How photography helps me
I enjoy music and reading, but my outlet is my photography. I’ve been smitten by the photography bug since I was 12 years old. Since then, I qualified and I practice professionally and yes, that’s another challenge to my mood, as getting work isn’t easy. I am competitive and I want to get my work recognised. To be honest it’s a fine line, as I do beat myself up about my successes (or lack of them!) However, like most creatives, it’s a passion and it costs nothing to keep the creative mind active and developing it further. So, as much as I can, I do photography for my own well being. When I am out with my camera, I am in the moment. I am practicing Mindfulness. To be more specific, as I am walking around, I am constantly looking for photographic opportunities; my senses are heightened, as I notice the details around me. A good example is walking around a city. I see the details of buildings, the design, the texture, the use of space. I am people watching. I notice what they are doing, what they are wearing, how they are interacting with others and their surroundings, their facial expressions and mannerisms. I am also looking at the surroundings technically. How the light falls on the subject, the shadows and shapes it creates. Tones and colours changing the mood of the scene. Now, all of these might seem obvious, but how much do we really notice when casually looking around? As a photographer, I am probably more visually aware than many, but unless I go out with a purpose, in this case to create images, then I am not fully in the moment. This concentration is my escape, my diversion from negative thinking. In this time, I’m doing something I enjoy and I’m not dwelling on challenges I have in life. In fact, in some instances, when I feel I’ve captured an interesting image, I feel excited about the potential of what the image may offer me, when I get back to the office to process it.

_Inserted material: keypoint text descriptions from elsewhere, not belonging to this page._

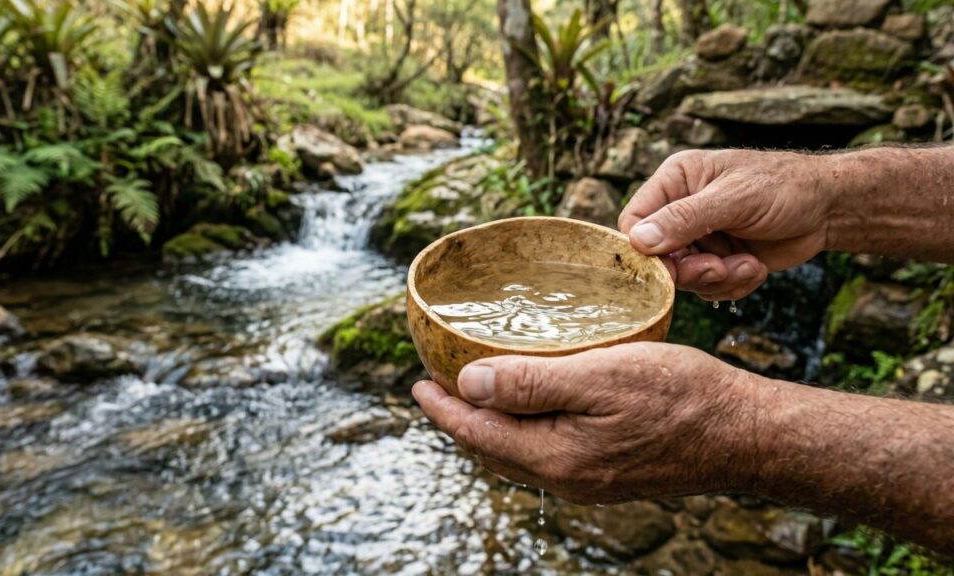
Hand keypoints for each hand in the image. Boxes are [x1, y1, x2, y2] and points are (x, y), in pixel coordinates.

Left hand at [411, 343, 758, 503]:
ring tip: (474, 394)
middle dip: (459, 419)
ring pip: (516, 454)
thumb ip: (532, 383)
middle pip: (491, 450)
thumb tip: (469, 384)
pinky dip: (521, 430)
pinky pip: (544, 454)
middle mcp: (565, 478)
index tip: (418, 383)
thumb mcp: (602, 376)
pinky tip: (529, 408)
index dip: (443, 408)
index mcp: (556, 457)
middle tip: (438, 385)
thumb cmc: (681, 397)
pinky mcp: (607, 473)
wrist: (744, 435)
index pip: (477, 434)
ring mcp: (587, 480)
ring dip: (488, 426)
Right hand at [619, 150, 833, 300]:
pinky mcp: (718, 261)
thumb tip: (638, 242)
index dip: (645, 250)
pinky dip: (732, 285)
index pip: (634, 221)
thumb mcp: (734, 199)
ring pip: (683, 278)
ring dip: (716, 279)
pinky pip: (708, 287)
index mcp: (675, 181)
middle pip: (657, 257)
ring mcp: (699, 238)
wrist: (829, 208)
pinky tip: (755, 268)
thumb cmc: (785, 187)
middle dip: (690, 270)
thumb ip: (685, 219)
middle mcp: (680, 209)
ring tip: (748, 265)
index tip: (669, 267)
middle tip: (718, 268)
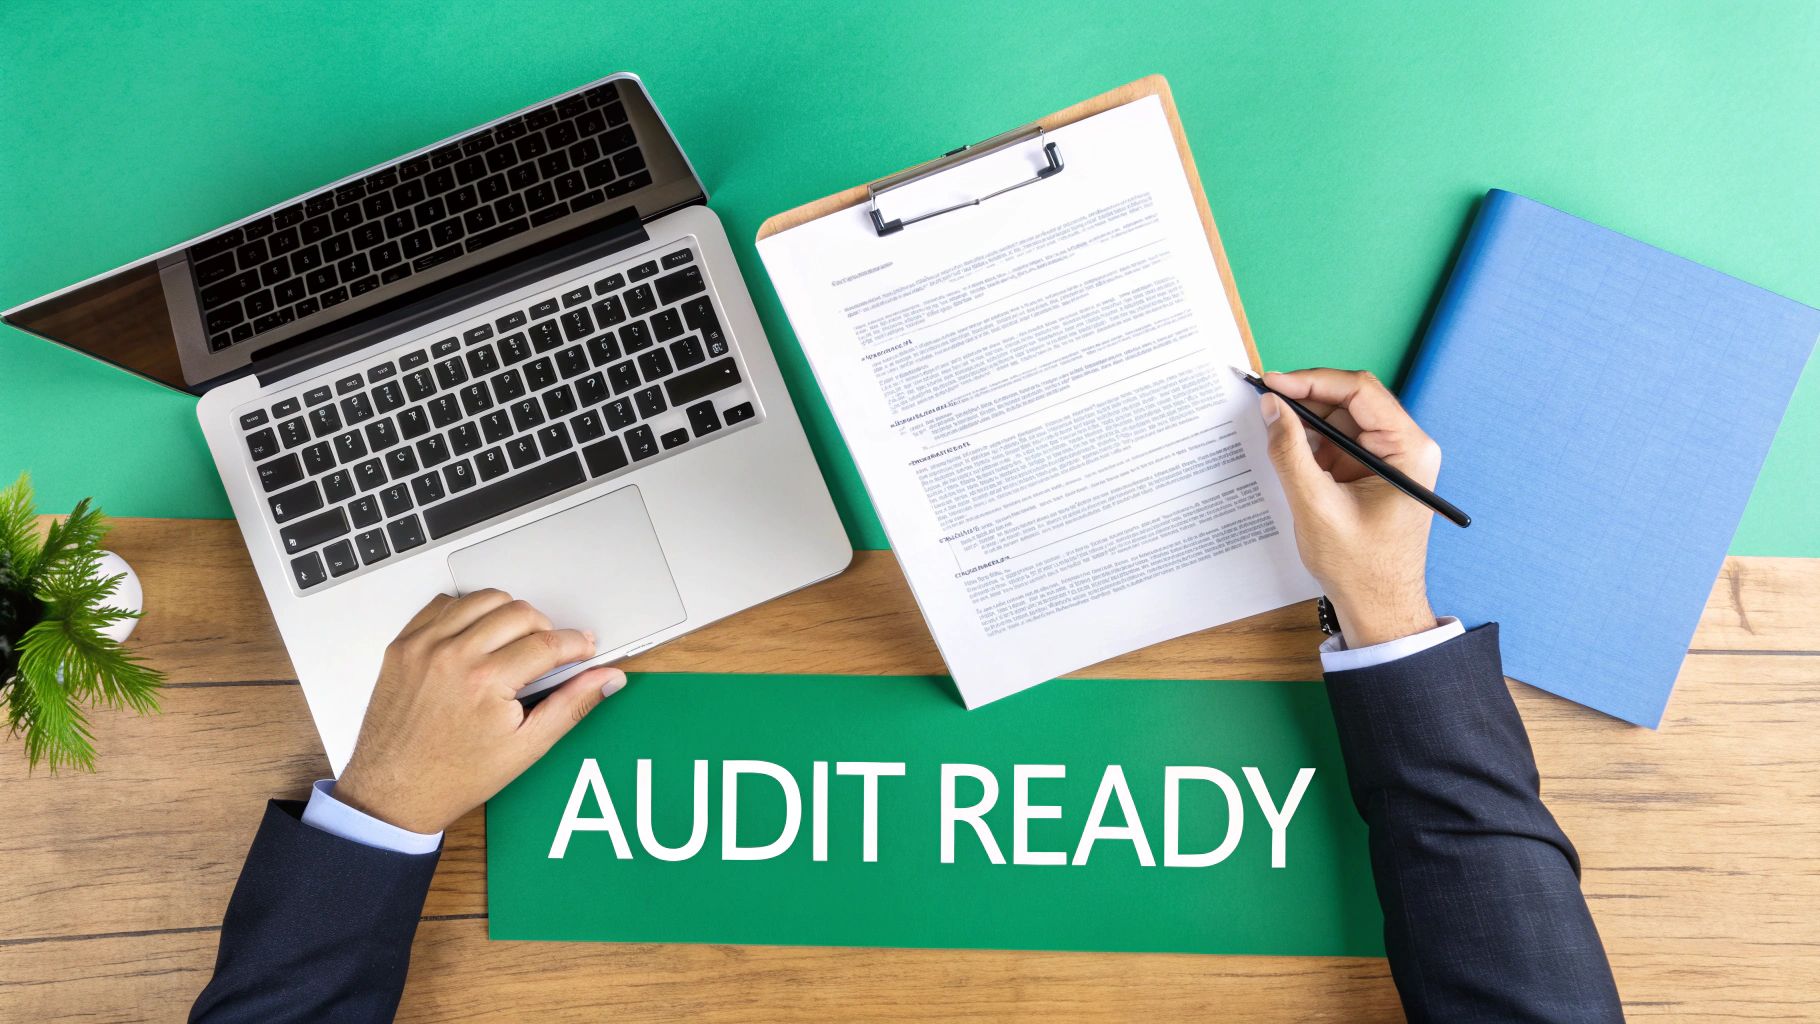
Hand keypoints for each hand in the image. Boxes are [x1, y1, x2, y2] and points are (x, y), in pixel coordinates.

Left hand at [333, 590, 626, 833]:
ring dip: (508, 614)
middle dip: (545, 628)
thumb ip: (572, 705)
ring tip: (514, 643)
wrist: (393, 794)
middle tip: (548, 653)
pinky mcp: (403, 645)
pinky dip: (467, 613)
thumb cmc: (454, 776)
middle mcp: (453, 655)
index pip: (548, 642)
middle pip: (519, 612)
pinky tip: (476, 637)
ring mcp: (423, 646)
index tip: (583, 648)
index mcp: (486, 681)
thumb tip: (607, 679)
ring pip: (484, 599)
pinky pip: (443, 604)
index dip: (575, 643)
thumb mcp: (526, 748)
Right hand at [1259, 368, 1441, 647]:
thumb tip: (1271, 407)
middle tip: (1263, 401)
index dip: (1313, 382)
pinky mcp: (1370, 473)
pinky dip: (1309, 444)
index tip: (1273, 384)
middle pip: (1350, 402)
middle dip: (1305, 400)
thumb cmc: (1360, 567)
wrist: (1378, 608)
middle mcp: (1405, 447)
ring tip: (1267, 426)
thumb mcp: (1316, 506)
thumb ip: (1291, 452)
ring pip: (1341, 421)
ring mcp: (1388, 460)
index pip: (1361, 392)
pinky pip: (1338, 444)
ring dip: (1305, 423)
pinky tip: (1283, 447)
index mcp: (1408, 450)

It is fair to say, that I occasionally come back from a personal project shoot and not be happy with the outcome. My thoughts are: have I really nailed it today? That’s the inner critic in all artists, be they photographers, songwriters or actors. But it’s also this self-doubt, which spurs us on, to keep going and improving all the time. The important thing for me is not to take self-doubt too far and get in a deeper state of depression, as that will also feed my anxiety. I have to keep reminding myself of that. I also have to keep pushing to give myself this ‘me’ time. It’s an integral part of my therapy. It’s a prescription for the mind, which like prescriptions for other conditions, should be taken regularly. I’m still on the journey to better mental health. It will take a lot of strength and courage (Crikey!, I been trying to build up the courage to write this post for a long time). One thing is for sure. I see my photography (with or without recognition) as a key element of that journey.
One of the reasons for my writing this post is to hopefully help and encourage others to be open and true to themselves. Ultimately, by way of my little contribution, to help end the stigma surrounding mental health.